One virus writer posted a message to a forum claiming that anti-virus researchers ‘read docs instead of code’ and that his post contained the ‘*real* format for LNK files’. While his description was mostly correct (even including the two bits that cannot be set, though he did not name them and did not describe why they cannot be used), and he did find something that I did not know (the use of a relative path without a drive letter was not supported by my detection at the time), he did manage to get two things wrong. The two things that were wrong result in essentially ‘random’ execution of the LNK files. Perhaps he didn’t read the code carefully enough. Or perhaps that was the intended result.
The first wrong thing relates to the ‘unused’ bytes that live in the field before the path to the file. Two of those bytes are actually a separate field that is supposed to contain the size of the path. This is used as a relative pointer to the description text, and it is used by Windows. If the field contains a value that is too large (that is, beyond the end of the LNK file), then an exception might occur while Windows attempts to copy the description string. In that case, the LNK file will not be parsed any further. That might sound potentially interesting to an attacker, since obviously there is no check that the pointer is valid. However, what lies beyond the end of the file is essentially random data, and the string copy operation has a limited length, so it cannot be exploited. The value is not supposed to be zero, either, since that would cause the filename to become the ‘description’, but such a situation causes no ill effects.
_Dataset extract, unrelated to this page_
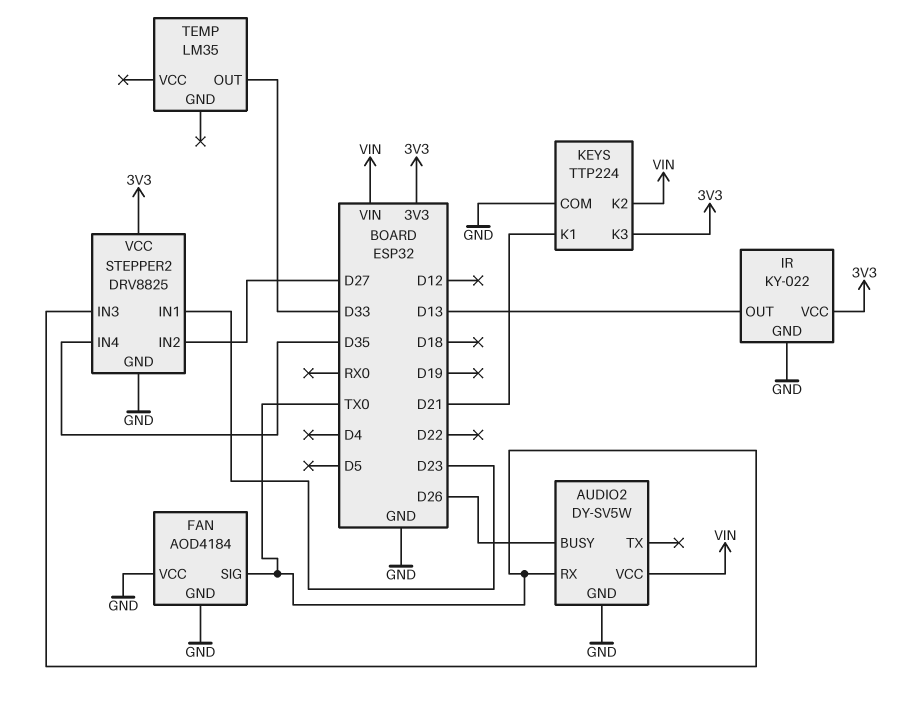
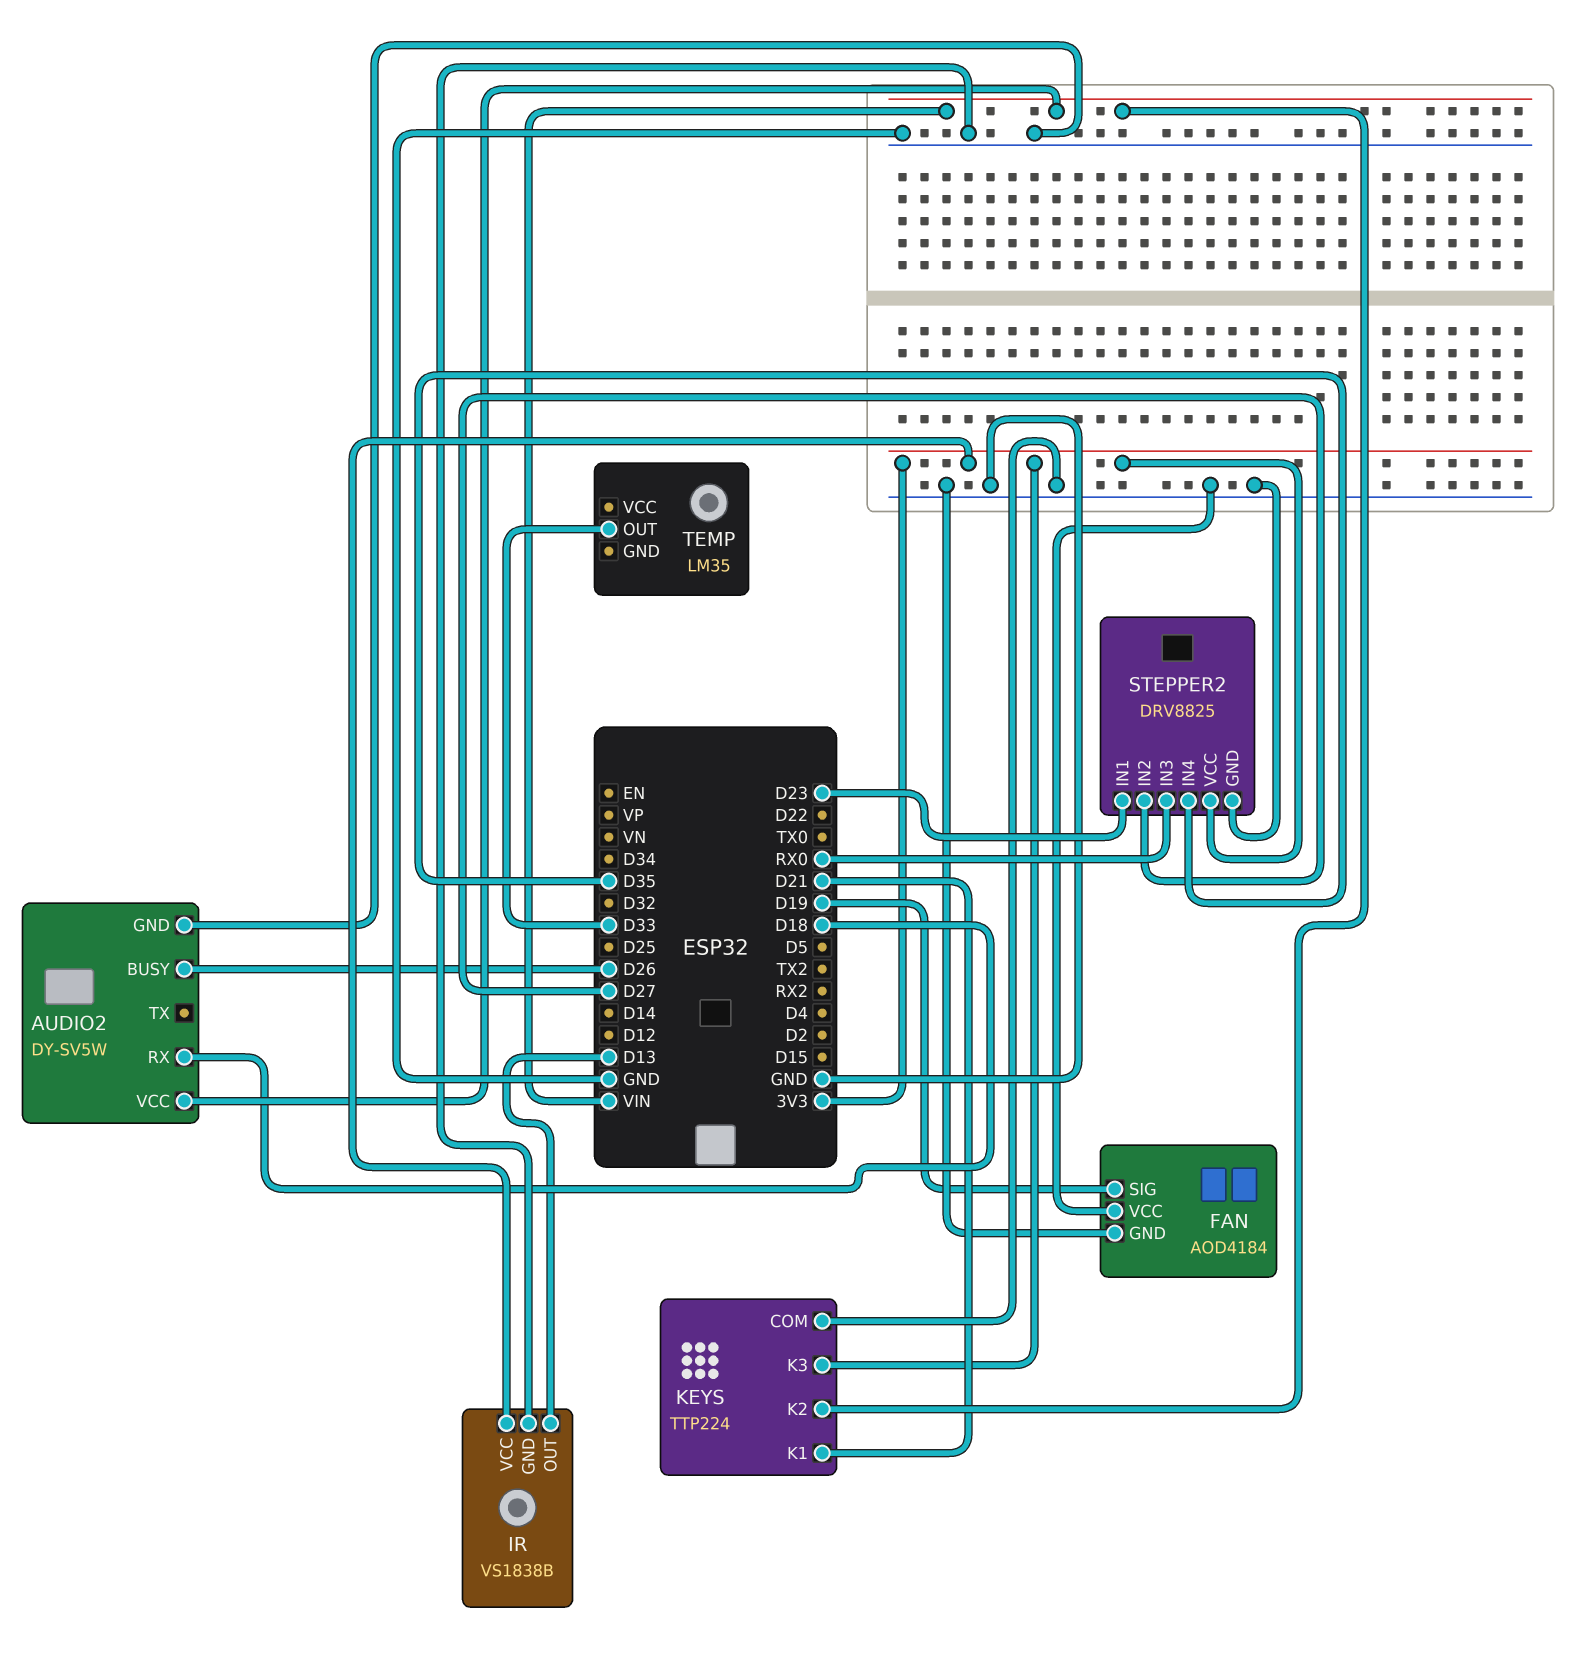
AUDIO2 pin RX: TX0 -> D18
FAN pin SIG: TX0 -> D19
IR: KY-022 -> VS1838B
STEPPER2 pin IN3: TX0 -> RX0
The second thing the virus writer got wrong relates to the non-terminated string. If the termination bytes are removed, then when the LNK file is loaded, whatever happened to be in memory at the corresponding location will be used instead. The bytes there might not be zero, resulting in a string that appears to be longer than it was supposed to be. Again, that might sound potentially interesting to an attacker, but as before, what lies beyond the end of the file is essentially random data, and the string copy operation has a limited length, so it cannot be exploited. A further result is that the check for the existence of the file is likely to fail, since those random bytes will become part of the filename that is examined.
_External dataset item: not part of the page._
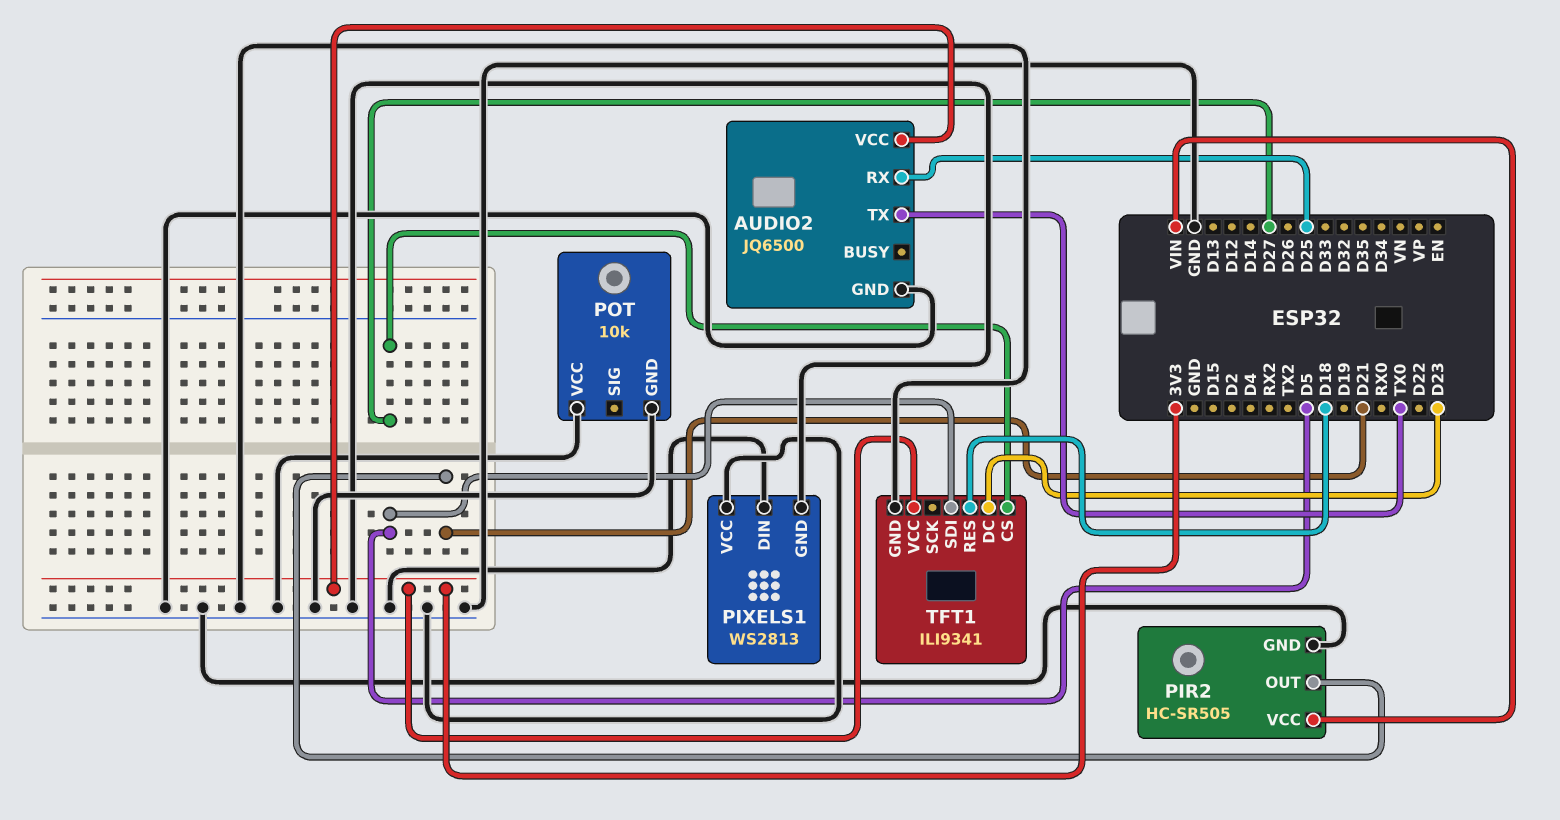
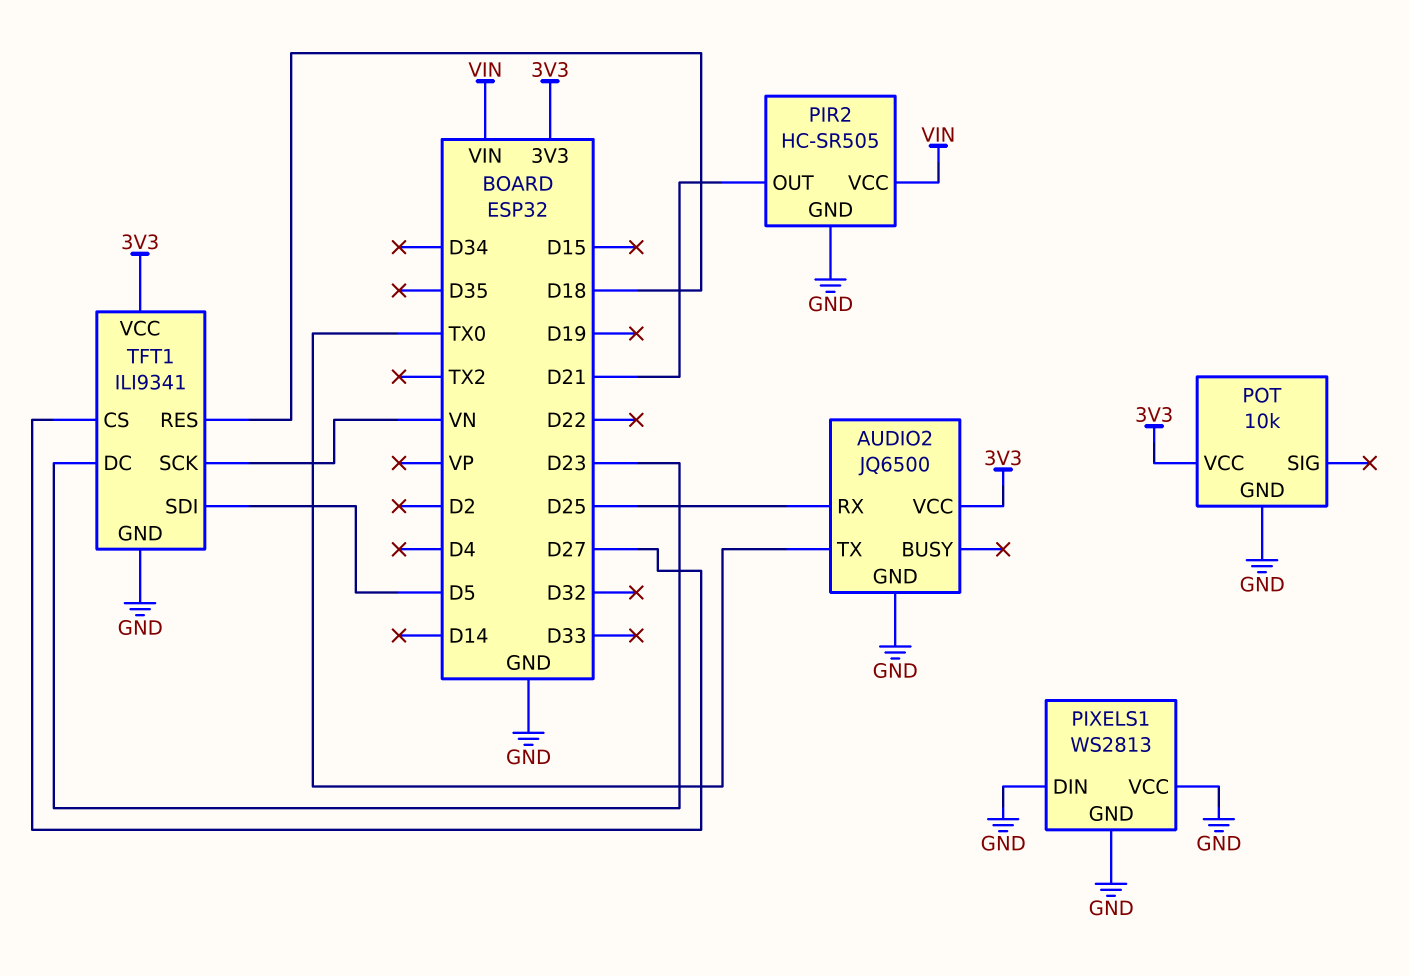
POT pin VCC: GND -> 3V3
TFT1 pin SCK: none -> VN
Microsoft patched the behaviour to check for CPL files in several locations, and a list is made of the files found for use later. The locations are the ‘MMCPL’ key in ‘control.ini’ (which is redirected to the registry, but the location is not constant), ‘%windir%\system32’ and ‘Software\Microsoft\Windows\CurrentVersion\Control Panel\CPLs’ under both ‘HKLM’ and ‘HKCU’. Any CPL file that is found is excluded if it is marked as ‘don’t load’ according to its registry key.
Once the list has been made, the file referenced by the LNK file is checked against each entry in the list. If the file is not in the list, then Windows makes a change to the loading method, to force the use of a default system icon instead of the requested icon. This also prevents the referenced file from being loaded. Internally, the path is converted to the form ‘<path>,<icon>,<description>’, where <icon> is zero in Stuxnet LNK files. However, if the file is not found in the list, then the path is converted to ‘<path>,-1,<description>’. Prior to creating the list, the original path is checked for the presence of a comma, in order to prevent a path that has the internal form prior to conversion, since that could have been used to defeat the other checks in the patch.